For a 91 year-old privileged white guy, he is remarkably in tune with reality. I have always loved that about him.

In his book Stevens also expounds on his views on the death penalty. He states that in his view, in an era when all states have sentences of life without parole, the only possible justification for the death penalty is retribution, i.e., the desire to see the offender suffer as his victims suffered. But as he points out, the Eighth Amendment does not permit the government to inflict suffering, thus there is no longer any acceptable reason for the death penalty. Interesting, no? Stevens also dishes about how he views the opinions written by his colleagues.

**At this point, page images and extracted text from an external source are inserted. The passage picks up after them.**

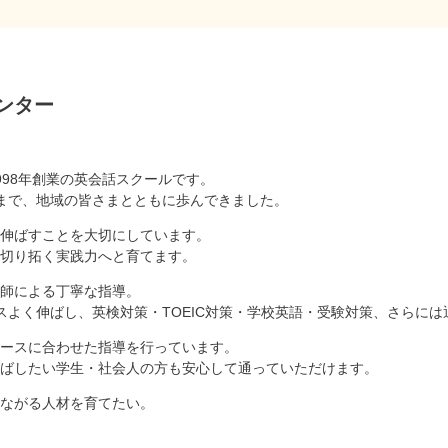
ンター
998年創業の英会話スクールです。
まで、地域の皆さまとともに歩んできました。
伸ばすことを大切にしています。
切り拓く実践力へと育てます。
師による丁寧な指導。
スよく伸ばし、英検対策・TOEIC対策・学校英語・受験対策、さらに
ースに合わせた指導を行っています。
ばしたい学生・社会人の方も安心して通っていただけます。
ながる人材を育てたい。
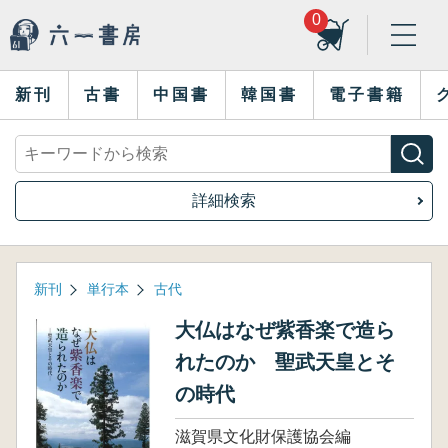
0
新刊
古書
中国書
韓国書
電子書籍
詳細検索
新刊
単行本
古代
大仏はなぜ紫香楽で造ら
れたのか 聖武天皇とそ
の時代
滋賀県文化財保護協会編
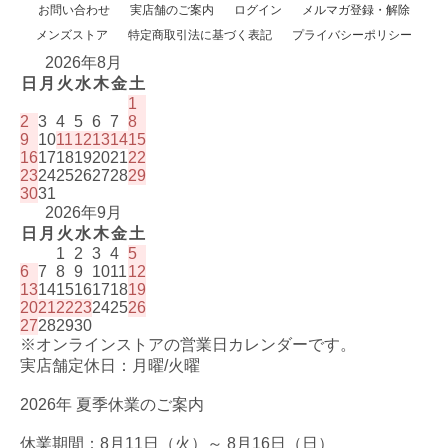
お問い合わせ
実店舗のご案内
ログイン
メルマガ登録・解除
メンズストア
特定商取引法に基づく表記
プライバシーポリシー
2026年8月
日
月
火
水
木
金
土
1
2
3
4
5
6
7
8
9
10
11
12
13
14
15
16
17
18
19
20
21
22
23
24
25
26
27
28
29
30
31
2026年9月
日
月
火
水
木
金
土
1
2
3
4
5
6
7
8
9
10
11
12
13
14
15
16
17
18
19
20
21
22
23
24
25
26
27
28
29
30
※オンラインストアの営業日カレンダーです。
実店舗定休日：月曜/火曜
2026年 夏季休業のご案内
休業期間：8月11日（火）～ 8月16日（日）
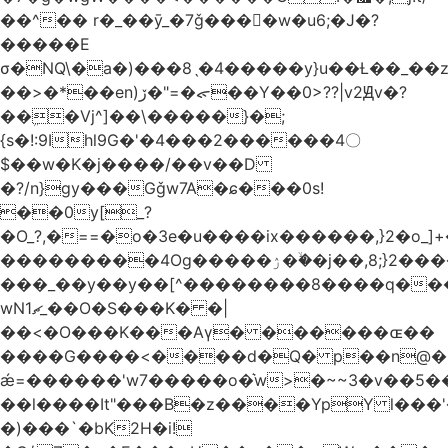
��^�� r�_��ӯ_�7ǧ����ٕw�u6;�J�?
�����E
σ�NQ\�a�)���8ˎ�4�����y}u��Ƚ��_��
��>�*��en)ڒ�"=�ᯠ��Y��0>??|v2Ԭv�?
��ܹ�Vj^]��\�����}�;
{s�!:9Ihl9G�'�4���2������4〇
$��w�K�j����/��v��D
�?/n}gy���Gǧw7A�ɕ���0s!
��0y[_?
�O_?,�==�o�3e�u����ix������,}2�o_]+�
���������4Og�����ۯ��ۙ�j��,8;}2����J��h��j���p}k*�^�|
���_��y��y��[^��������8����q���
wN1ޗ_��O�S���K� �|
��<�O���K���Aγ� ������ɶ��
����G����<����d�Q� p��n@�1�
ǽ=������'w7�����o�͛w>�~~3�v��5
��l����It"���B�z����YpY l���'�
�)���`�bK2H�i!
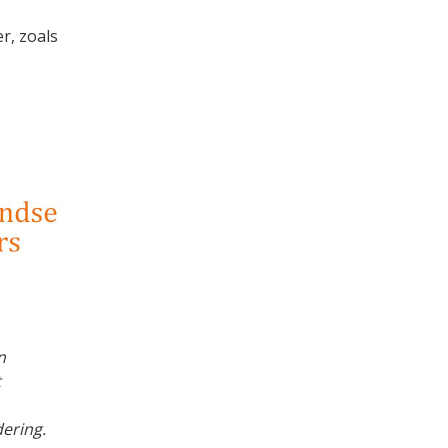
r, zoals
n
t
ering.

When speaking of William Rehnquist's death penalty jurisprudence, he says, "I hope that some of his opinions for the Court will one day be well described by Lincoln's modest phrase [the 'world will little note, nor long remember' his words.]" In regards to Payne v. Tennessee, written by Rehnquist, Stevens' says, "My reaction to that abysmal Payne decision remains every bit as hostile today as Thurgood's was when it was announced." (Something else that Stevens did not like about Rehnquist? The gold stripes Rehnquist added to his robe after becoming chief justice.)

I also love how it is clear from this book that Stevens really, really admired Thurgood Marshall. As much as I love Stevens, no one could hold a candle to Marshall's opinions in criminal procedure cases. His dissent in Schneckloth v. Bustamonte is a personal favorite. Stevens says in his book that he is convinced that Marshall would have voted differently than his replacement, Clarence Thomas, in most if not all cases. I've always thought that Marshall must have rolled over in his grave on account of some of Thomas's votes.

I did find it interesting that in discussing Justice Thomas, Stevens focuses mainly on Thomas's opinion in United States v. Lopez. That's interesting to me because it was the only instance in my three years of law school that I remember siding with Thomas over Stevens when reading a case. I even blogged about it on my old blog (that I've since deleted) and joked that the universe might be imploding.

Anyway, to make a long story short, I loved this book. I miss reading Stevens' opinions. This held me over.